# Extrait fourni:
▼▼▼

Rappelons-nous aussi les célèbres “quatre verbes” du Pape François : “Accueillir, protéger, promouvoir et intégrer” ou son souhait “d’une Église pauvre pour les pauvres” nommés par St-Laurent le diacre « des Trésors de l’Eglise ».
C’est d’ailleurs cette appellation que nous avons reprise pour le pèlerinage jubilaire des Trésors d’Espérance à Rome et le parcours spirituel « je suis un trésor » que nous avons proposé aux paroisses la semaine qui suivait la journée mondiale des pauvres.
Une année où Dieu dit DILEXI TE, « Je t’ai aimé » à chaque pèlerin qui passe une Porte sainte, même les pauvres. L’espérance, la confiance en Dieu, c’est ce qui reste quand on est à terre, sans rien.
Que vous inspire l’expression « se laisser évangéliser par les pauvres » (§102) ?
P. Benoît Chevalier : “Dans la mesure où vous l’avez fait à l’un de ces plus petits de mes frères, c’est à moi que vous l’avez fait” dit Jésus. L’attention aux pauvres est une manière directe de questionner notre lien à Dieu. Les plus pauvres sont maîtres en Béatitudes. Nous sommes invités à nous laisser déplacer, pour voir le monde à partir de leur regard.
« Nous ne sommes pas dans le domaine de la bienfaisance, mais dans celui de la Révélation : le contact avec ceux qui n’ont ni pouvoir ni grandeur est une manière fondamentale de rencontrer le Seigneur de l’histoire » (§ 5)
L’évangélisation par les pauvres —c’est-à-dire de nous par eux— vient d’abord d’une lecture originale des Écritures saintes.
Les pauvres mettent des accents différents dans la lecture de la Parole : ils sont attentifs à certains aspects, à la relation de Jésus avec les plus pauvres évidemment, et ils vont la rendre réelle. C’est le premier effet.

▲▲▲

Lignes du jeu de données
▼▼▼

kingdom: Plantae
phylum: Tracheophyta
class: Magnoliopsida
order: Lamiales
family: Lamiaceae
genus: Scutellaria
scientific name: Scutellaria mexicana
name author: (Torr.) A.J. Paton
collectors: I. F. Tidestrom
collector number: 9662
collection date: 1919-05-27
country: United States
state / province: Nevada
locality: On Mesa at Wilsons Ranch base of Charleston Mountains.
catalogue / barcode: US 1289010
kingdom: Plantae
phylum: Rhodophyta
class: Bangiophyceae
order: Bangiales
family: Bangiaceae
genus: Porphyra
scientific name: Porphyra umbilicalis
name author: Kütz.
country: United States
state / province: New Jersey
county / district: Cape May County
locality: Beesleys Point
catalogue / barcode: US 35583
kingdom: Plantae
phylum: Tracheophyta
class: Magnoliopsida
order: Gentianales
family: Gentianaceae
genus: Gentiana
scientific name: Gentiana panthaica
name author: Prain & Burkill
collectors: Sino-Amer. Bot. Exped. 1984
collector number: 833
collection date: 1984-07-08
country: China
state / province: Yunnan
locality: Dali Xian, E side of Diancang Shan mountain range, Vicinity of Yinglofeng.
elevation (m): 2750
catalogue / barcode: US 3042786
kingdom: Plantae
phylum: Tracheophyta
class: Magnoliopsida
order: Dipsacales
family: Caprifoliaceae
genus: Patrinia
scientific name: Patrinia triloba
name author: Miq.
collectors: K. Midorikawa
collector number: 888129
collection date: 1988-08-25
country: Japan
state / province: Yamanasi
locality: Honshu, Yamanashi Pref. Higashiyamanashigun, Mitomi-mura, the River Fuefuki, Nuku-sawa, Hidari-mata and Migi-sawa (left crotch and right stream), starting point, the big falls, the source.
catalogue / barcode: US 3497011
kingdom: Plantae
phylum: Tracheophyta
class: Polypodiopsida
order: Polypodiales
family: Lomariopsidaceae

▲▲▲

# Consignes:
1. Traduisez en anglais la phrase suivante de l'extrait sur l'évangélisation par les pauvres : « L’espérance, la confiance en Dieu, c’est ce qui reste quand on est à terre, sans rien. »
2. Poursuivez l'extrait sur l'évangélisation par les pauvres à partir de sa dernière phrase.
Le listing n'est pas nécessaire ici.

# Réponses:
1. Hope, trust in God, is what remains when one is down on the ground, with nothing.

2.
Le deuxième effet concerne l’incarnation, c’est-à-dire au niveau anthropologique. Les pauvres nous aident à aller jusqu’au bout d’une anthropologie, comme le Christ a été jusqu’au bout de l’humanité. Quand on dit que Dieu s’est fait homme jusqu’au bout, personne ne peut comprendre ce « jusqu’au bout » mieux que les plus pauvres, ceux qui sont obligés de le vivre. Le Christ en Croix rejoint les pauvres dans leur souffrance et les pauvres, en regardant Jésus en Croix, entendent DILEXI TE, « Je t’ai aimé ».
Cela nécessite de changer nos manières de fonctionner en Eglise. Quelle place donnons-nous dans nos conseils paroissiaux aux pauvres ? nos paroisses sont souvent dirigées par des cadres qui ont la capacité d’entreprendre, de prendre des responsabilités et il très heureux de pouvoir nous appuyer sur tant de compétences. Mais le risque est de « larguer » les pauvres qui ont besoin de temps, de gratuité, qui n’ont pas forcément les mêmes ressources pour exprimer ce qu’ils ont à exprimer. Il faut prévoir des temps lents, gratuit, en apparence non rentables… dans un monde qui va vite et cultive la performance, la rentabilité. Et cela même est un cadeau : habiter le temps des pauvres permet de conjuguer l’urgence de « l’aujourd’hui » de l’Evangile (cf. Zachée) et la pédagogie divine faite de temps long.
Dans notre diocèse, les Equipes Fraternelles permettent aux personnes fragiles et moins fragiles qui les constituent de parler de cette relation au Christ. Chacun peut exprimer sa foi à partir des écritures et à travers un langage qui lui est propre. Et la fraternité en Christ se développe rencontre après rencontre. L’enjeu est, par de vraies passerelles, d’enrichir toute la communauté de cette parole que les pauvres osent livrer dans un petit cénacle.
L’aumône est remise en valeur par le Pape Léon dans cette exhortation, comment la mettre en pratique ?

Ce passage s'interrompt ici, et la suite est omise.